WORK TO BE COMPLETED
Which of the lines in the data mention the string "generator"? List them all.
*-*-*
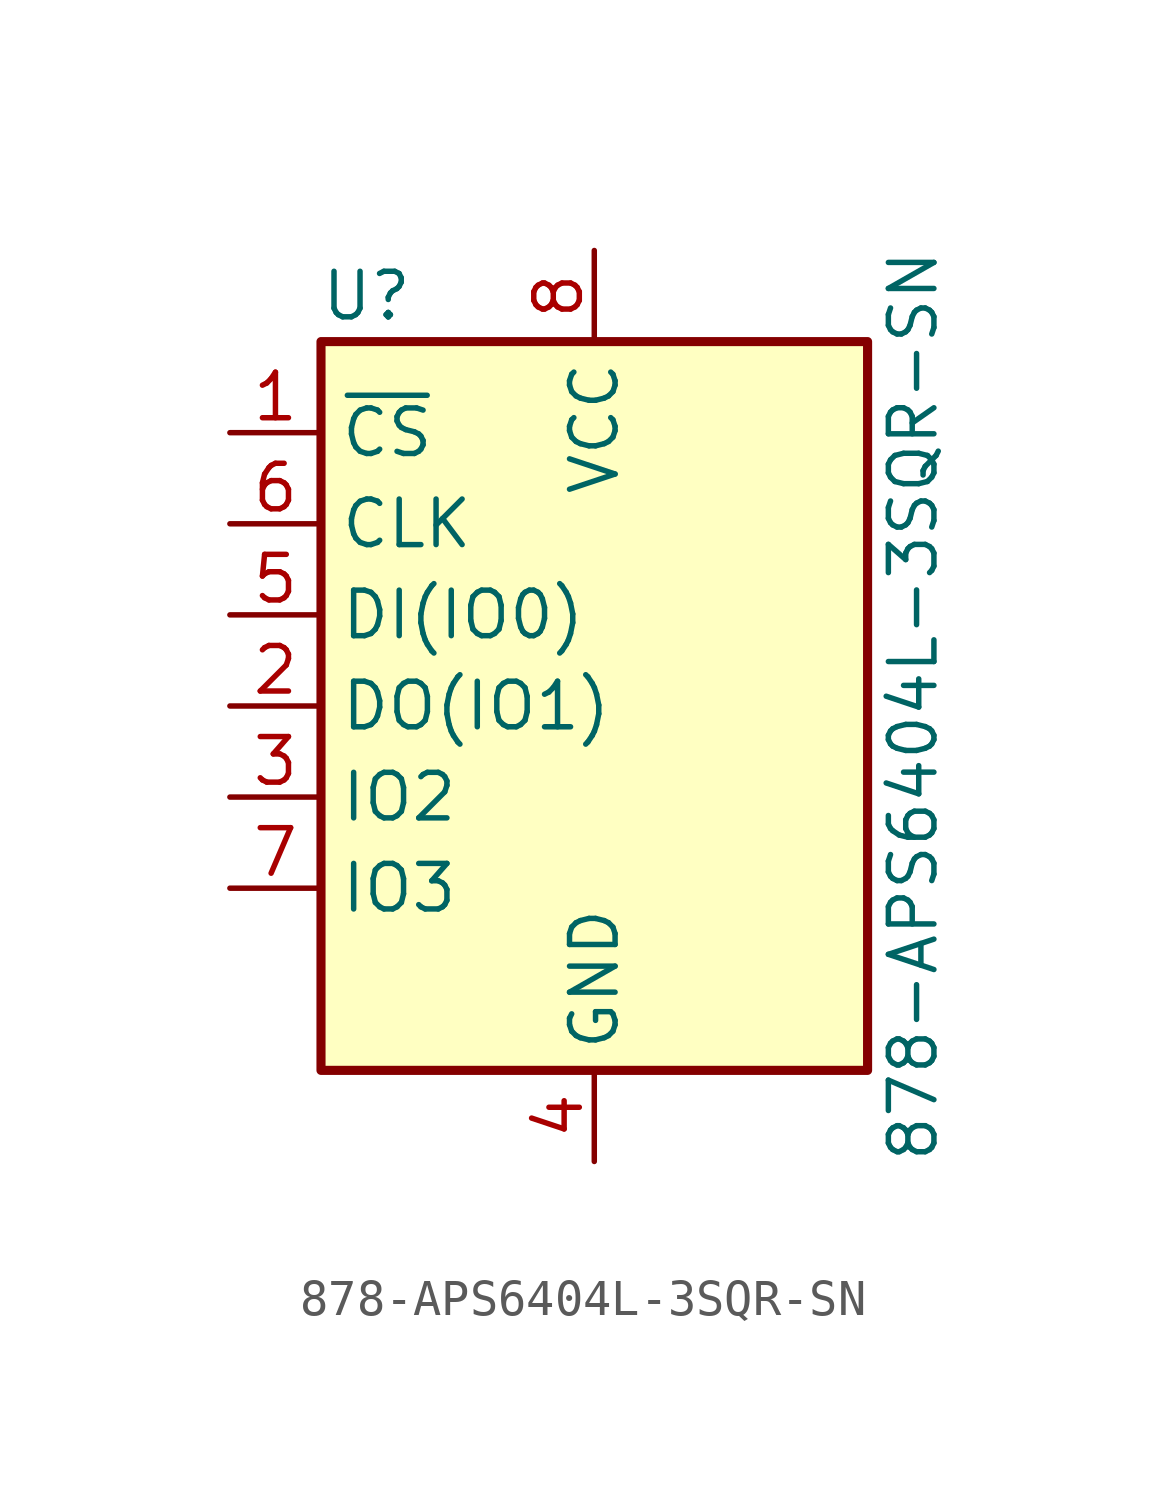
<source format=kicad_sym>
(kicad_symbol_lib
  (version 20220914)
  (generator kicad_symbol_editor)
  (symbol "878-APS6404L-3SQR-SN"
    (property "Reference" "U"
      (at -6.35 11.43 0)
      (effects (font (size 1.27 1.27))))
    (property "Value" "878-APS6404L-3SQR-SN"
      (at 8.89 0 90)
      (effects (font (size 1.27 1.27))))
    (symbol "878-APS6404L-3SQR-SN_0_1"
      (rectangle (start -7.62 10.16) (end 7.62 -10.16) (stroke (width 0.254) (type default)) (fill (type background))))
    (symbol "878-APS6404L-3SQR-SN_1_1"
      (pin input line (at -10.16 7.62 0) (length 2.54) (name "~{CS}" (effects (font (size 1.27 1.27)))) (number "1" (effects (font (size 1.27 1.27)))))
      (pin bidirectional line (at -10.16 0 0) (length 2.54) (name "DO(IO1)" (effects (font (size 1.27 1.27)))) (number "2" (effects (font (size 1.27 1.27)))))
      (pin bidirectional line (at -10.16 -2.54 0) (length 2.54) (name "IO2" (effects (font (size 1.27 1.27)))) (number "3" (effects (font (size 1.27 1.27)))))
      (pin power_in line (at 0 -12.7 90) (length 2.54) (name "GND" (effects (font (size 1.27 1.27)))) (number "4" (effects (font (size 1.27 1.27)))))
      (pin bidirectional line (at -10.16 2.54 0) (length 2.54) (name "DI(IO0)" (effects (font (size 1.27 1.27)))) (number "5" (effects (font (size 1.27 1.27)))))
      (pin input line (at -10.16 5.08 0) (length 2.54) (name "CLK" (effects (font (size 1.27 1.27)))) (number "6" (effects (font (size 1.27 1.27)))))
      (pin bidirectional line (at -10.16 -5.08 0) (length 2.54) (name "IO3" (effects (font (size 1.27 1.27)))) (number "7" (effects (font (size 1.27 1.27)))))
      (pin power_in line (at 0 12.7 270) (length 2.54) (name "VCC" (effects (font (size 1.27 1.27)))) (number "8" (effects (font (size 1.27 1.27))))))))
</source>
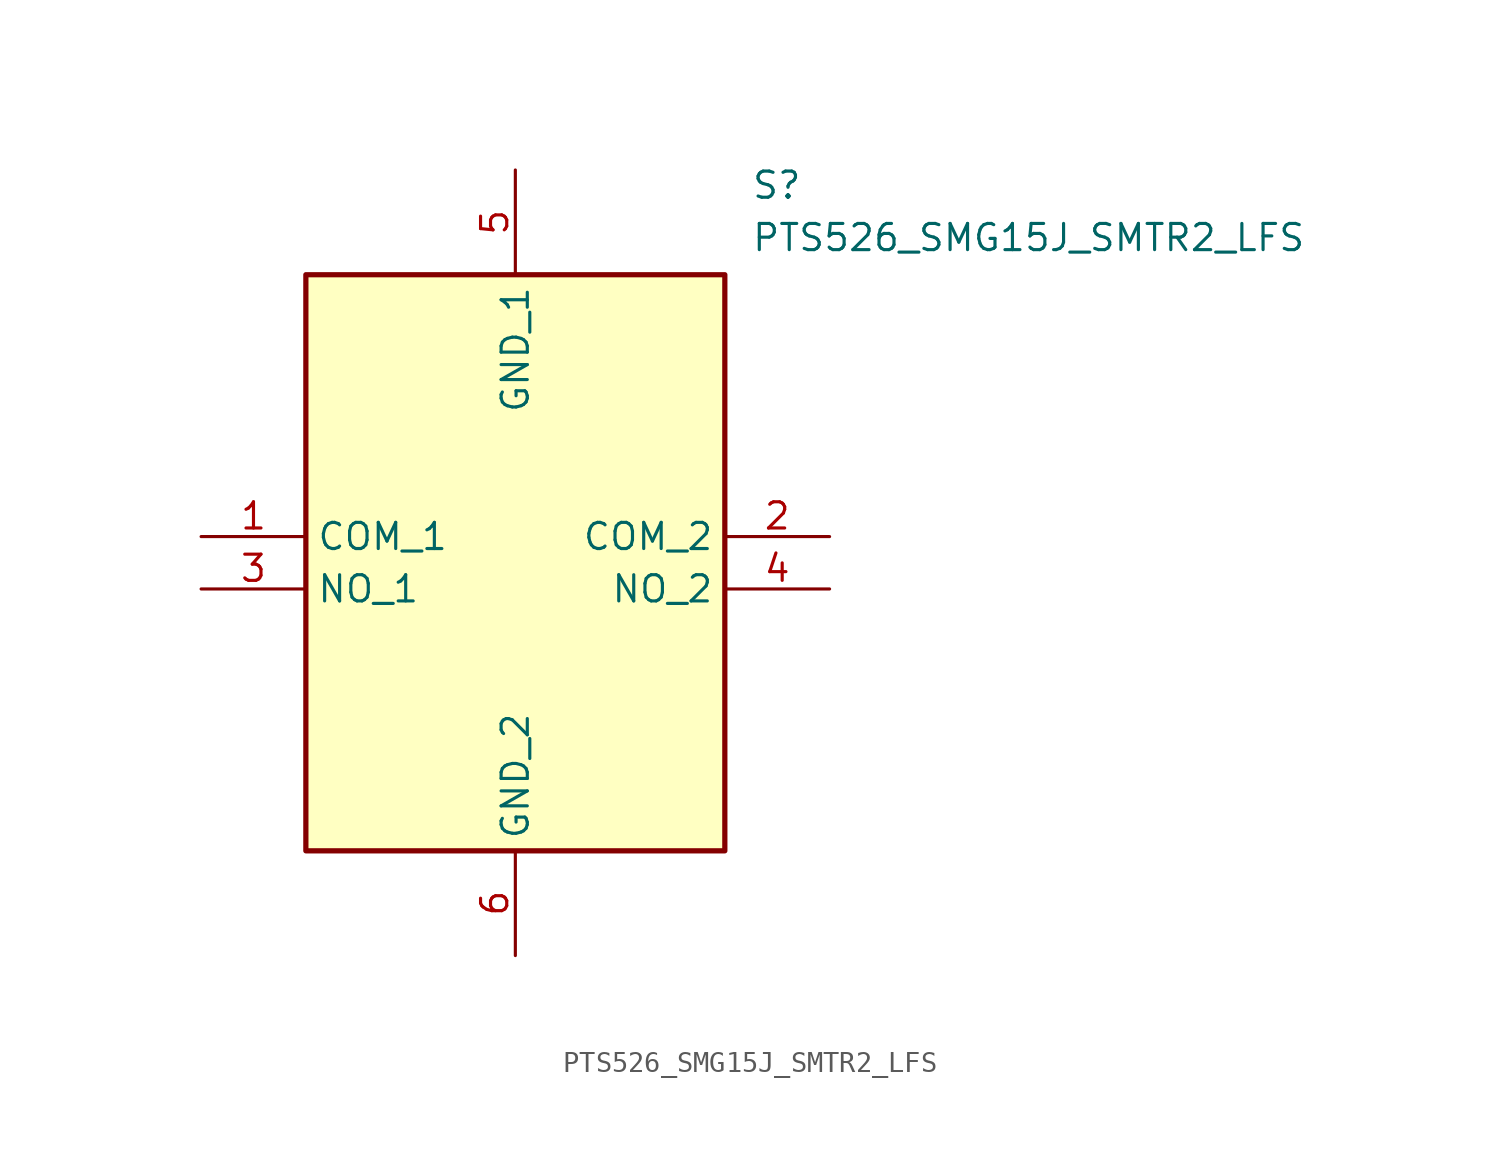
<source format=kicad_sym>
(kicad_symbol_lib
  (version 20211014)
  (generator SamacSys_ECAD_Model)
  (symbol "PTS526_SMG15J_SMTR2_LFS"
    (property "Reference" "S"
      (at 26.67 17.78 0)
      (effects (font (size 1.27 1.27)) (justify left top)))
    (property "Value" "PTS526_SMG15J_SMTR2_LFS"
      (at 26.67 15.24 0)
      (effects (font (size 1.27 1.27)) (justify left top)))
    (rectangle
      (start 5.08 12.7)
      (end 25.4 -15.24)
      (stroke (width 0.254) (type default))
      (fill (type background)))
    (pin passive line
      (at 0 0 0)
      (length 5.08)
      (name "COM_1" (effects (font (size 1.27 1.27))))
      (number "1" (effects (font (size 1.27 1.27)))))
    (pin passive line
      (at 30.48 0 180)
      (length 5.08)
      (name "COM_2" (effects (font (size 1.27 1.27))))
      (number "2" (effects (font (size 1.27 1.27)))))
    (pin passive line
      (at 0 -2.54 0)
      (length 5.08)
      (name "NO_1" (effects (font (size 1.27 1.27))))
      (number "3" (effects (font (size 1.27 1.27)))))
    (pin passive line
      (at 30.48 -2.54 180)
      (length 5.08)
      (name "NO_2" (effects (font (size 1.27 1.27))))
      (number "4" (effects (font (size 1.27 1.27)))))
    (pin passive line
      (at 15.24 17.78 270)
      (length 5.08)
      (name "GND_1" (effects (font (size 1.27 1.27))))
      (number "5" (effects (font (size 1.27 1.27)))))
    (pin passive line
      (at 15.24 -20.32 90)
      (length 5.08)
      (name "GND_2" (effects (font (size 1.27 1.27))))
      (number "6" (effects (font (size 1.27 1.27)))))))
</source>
*-*-*
ANSWER BOX
  (generator kicad_symbol_editor)
  (generator SamacSys_ECAD_Model)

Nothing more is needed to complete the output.